REVOLT IN 2100 By ROBERT A. HEINLEIN

The rocket to K.C. was well filled; I had to sit beside another passenger, a well-built chap in his middle thirties. We looked each other over as I sat down, then each busied himself with his own affairs. I called for a lap table and started straightening out the order blanks and other papers I had accumulated during busy, useful days in Cincinnati. He lounged back and watched the news broadcast in the TV tank at the forward end of the car.

I felt a nudge about ten minutes later and looked around. My seatmate flicked a thumb toward the television tank; in it there was displayed a large public square filled with a mob. It was surging toward the steps of a massive temple, over which floated the Prophet’s gold-and-crimson banner and the pennant of a bishopric. As I watched, the first wave of the crowd broke against the temple steps.

A squad of temple guards trotted out a side door near the giant front doors and set up their tripods on the terrace at the head of the wide stairs. The scene cut to another viewpoint; we were looking down right into the faces of the mob hurrying toward us-apparently from a telephoto pick-up somewhere on the temple roof.

What followed made me ashamed of the uniform I had once worn. Instead of killing them quickly, the guards aimed low and burned off their legs. One instant the first wave was running towards me up the steps-then they fell, the cauterized stumps of their legs jerking convulsively. I had been watching a youngish couple right in the center of the pick-up; they had been running hand in hand. As the beam swept across them they went down together.

She stayed down. He managed to lift himself on what had been his knees, took two awkward dying steps toward her and fell across her. He pulled her head to his, then the scene cut away from them to the wide view of the square.

I snatched the earphones hanging on the back of the seat in front of me and listened: ‘-apolis, Minnesota. The situation is well in hand and no additional troops will be needed. Bishop Jennings has declared martial law while the agents of Satan are rounded up and order restored: A period of prayer and fasting will commence at once.

‘The Minnesota ghettos have been closed and all local pariahs will be relocated in the reservations in Wyoming and Montana in order to prevent future outbreaks.
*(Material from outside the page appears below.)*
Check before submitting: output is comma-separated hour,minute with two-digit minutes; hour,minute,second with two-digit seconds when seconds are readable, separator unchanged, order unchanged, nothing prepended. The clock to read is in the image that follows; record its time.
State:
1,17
Let this be a warning to the ungodly everywhere who might presume to dispute the divine rule of the Prophet Incarnate.

‘This on-the-spot cast by the No-Sparrow-Shall-Fall News Service is coming to you under the sponsorship of the Associated Merchants of the Kingdom, dealers in the finest of household aids toward grace. Be the first in your parish to possess a statuette of the Prophet that miraculously glows in the dark! Send one dollar, care of this station -,

I switched off the phones and hung them up. Why blame the pariahs? That mob wasn’t made up of pariahs.

But I kept my lip zipped and let my companion speak first-which he did, with vehemence. ‘Serves them right, the bloody fools! Imagine charging against a fortified position with your bare hands.’ He kept his voice down and spoke almost in my ear.
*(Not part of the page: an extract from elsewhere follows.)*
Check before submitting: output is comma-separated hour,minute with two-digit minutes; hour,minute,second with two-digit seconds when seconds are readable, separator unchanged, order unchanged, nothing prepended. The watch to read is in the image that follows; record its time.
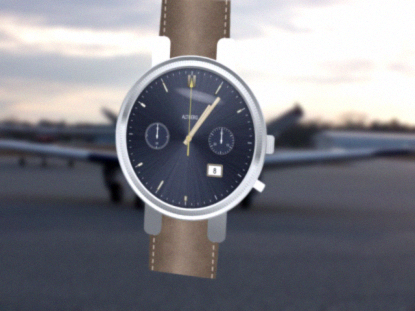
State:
1,06
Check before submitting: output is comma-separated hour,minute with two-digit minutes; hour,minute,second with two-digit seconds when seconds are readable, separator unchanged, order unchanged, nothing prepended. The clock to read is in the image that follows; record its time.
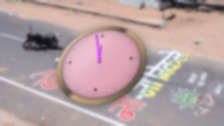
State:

‘I wonder why they rioted?’ was all that I answered.

‘Eh? No accounting for the actions of an heretic. They aren’t sane.’
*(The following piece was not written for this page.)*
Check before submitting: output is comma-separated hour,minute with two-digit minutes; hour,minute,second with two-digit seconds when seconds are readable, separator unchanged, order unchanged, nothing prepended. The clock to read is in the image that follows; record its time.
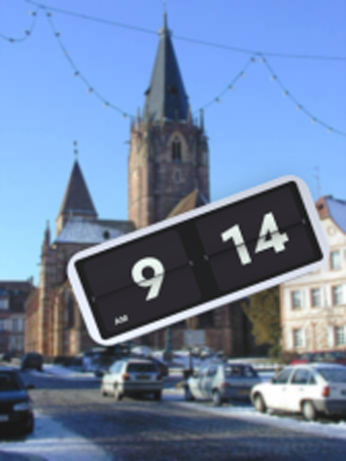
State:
9,14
‘You can sing that in church,’ I agreed firmly. ‘Besides, even a sane heretic-if there could be such a thing, I mean-could see that the government is doing a good job of running the country. Business is good.’ I patted my brief case happily. ‘For me, at least, praise the Lord.’

We talked business conditions and the like for some time. As we talked I looked him over. He seemed to be the usual leading-citizen type, conventional and conservative, yet something about him made me uneasy. Was it just my guilty nerves? Or some sixth sense of the hunted?

My eyes came back to his hands and I had a vague feeling that I should be noticing something. But there was nothing unusual about them. Then I finally noticed a very minor thing, a calloused ridge on the bottom joint of the third finger of his left hand, the sort of a mark left by wearing a heavy ring for years and just the sort I carried myself from wearing my West Point class ring. It meant nothing, of course, since lots of men wear heavy seal rings on that finger. I was wearing one myself-not my West Point ring naturally, but one belonging to Reeves.